Filmin en ağır topu ise Dario Marianelli’nin ellerinden çıkmış müzikleri. V for Vendetta ve Jane Eyre gibi filmlerde çalışan besteci, Wright’ın tüm filmlerine besteleriyle görkem kattı. Atonement için yaptığı bestelerle 2007’de Oscar heykelciğini kucaklayan besteci, bu yılda Anna Karenina için yaptığı bestelerle tekrar aynı dala aday oldu. Ödülü kazanmayısa fazlasıyla hak ediyor.

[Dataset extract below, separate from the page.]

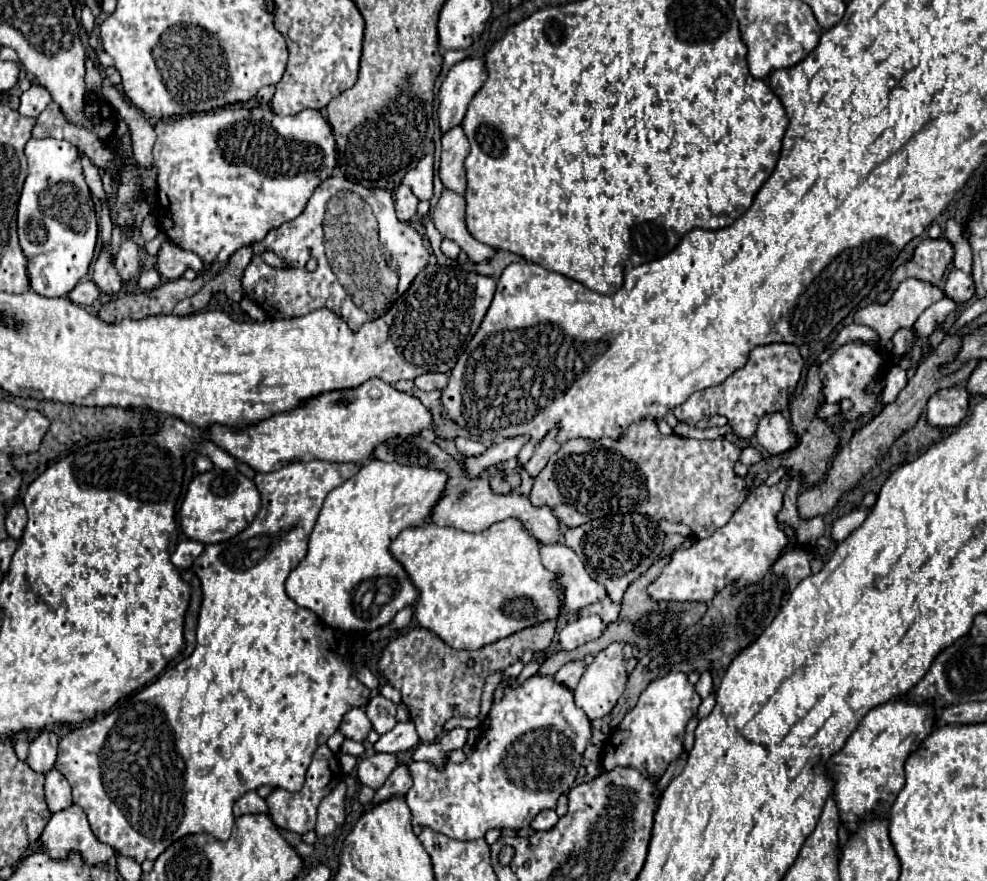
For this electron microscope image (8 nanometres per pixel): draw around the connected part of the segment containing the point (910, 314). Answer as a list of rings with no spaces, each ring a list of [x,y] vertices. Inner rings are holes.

Müziğiyle, sanat yönetimiyle müzik kutusundan fırlamış bu film, sinemanın olanaklarını çok iyi değerlendiriyor. Edebiyat, tiyatro, müzik gibi sanatları beyazperdede bir araya getirirken uyarlamanın ruhuna yepyeni bir nefes katıyor. Her ne kadar içerik açısından sorunlar olsada, yoğun ve ciddi bir çabayla çekilmiş bir film ile karşı karşıyayız. Senenin en iyi filmi değil lakin Anna Karenina uyarlamaları arasında şimdiden en başarılarından biri olarak değerlendirilmeye başladı bile. Yüksek tempolu ve başarılı sahne geçişleri ile göze batan filmi, yönetmenin filmografisinde ise Atonement’in hemen ardına ekleyebiliriz. Baz Luhrmann Romeo+Juliet (1996) ile bir klasiğe modern bir yorum getirmişti. Joe Wright’da uyarlamada uç noktalara gidebilme cesareti ile sinemada edebiyat uyarlamalarına yeni bir soluk getiriyor olabilir.